------ EXTRACTED INFORMATION

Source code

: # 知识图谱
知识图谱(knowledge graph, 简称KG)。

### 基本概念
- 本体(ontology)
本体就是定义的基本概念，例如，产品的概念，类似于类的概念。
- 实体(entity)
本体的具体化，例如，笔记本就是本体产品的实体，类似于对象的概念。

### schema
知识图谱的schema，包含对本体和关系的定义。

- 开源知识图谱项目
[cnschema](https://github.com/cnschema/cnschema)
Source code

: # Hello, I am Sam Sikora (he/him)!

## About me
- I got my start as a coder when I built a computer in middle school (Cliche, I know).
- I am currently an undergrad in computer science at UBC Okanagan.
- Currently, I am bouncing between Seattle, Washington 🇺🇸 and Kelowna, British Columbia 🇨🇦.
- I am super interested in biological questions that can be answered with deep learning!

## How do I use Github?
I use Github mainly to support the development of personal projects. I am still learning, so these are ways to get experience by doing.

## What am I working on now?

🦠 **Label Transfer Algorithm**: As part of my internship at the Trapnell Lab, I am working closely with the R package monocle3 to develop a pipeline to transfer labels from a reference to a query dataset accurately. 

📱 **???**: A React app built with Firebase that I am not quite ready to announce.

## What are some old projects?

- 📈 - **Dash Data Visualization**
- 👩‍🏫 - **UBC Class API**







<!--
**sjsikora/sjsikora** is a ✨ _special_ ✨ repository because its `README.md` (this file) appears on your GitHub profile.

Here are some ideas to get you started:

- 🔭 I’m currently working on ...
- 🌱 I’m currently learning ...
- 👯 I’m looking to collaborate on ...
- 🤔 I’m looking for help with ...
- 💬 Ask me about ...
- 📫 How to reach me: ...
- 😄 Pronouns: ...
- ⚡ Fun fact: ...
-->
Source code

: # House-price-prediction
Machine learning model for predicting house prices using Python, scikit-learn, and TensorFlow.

------------

REQUIRED ACTION — From the entries, report every line in which the string "some" occurs.

YOUR SOLUTION —
## What are some old projects?
Here are some ideas to get you started:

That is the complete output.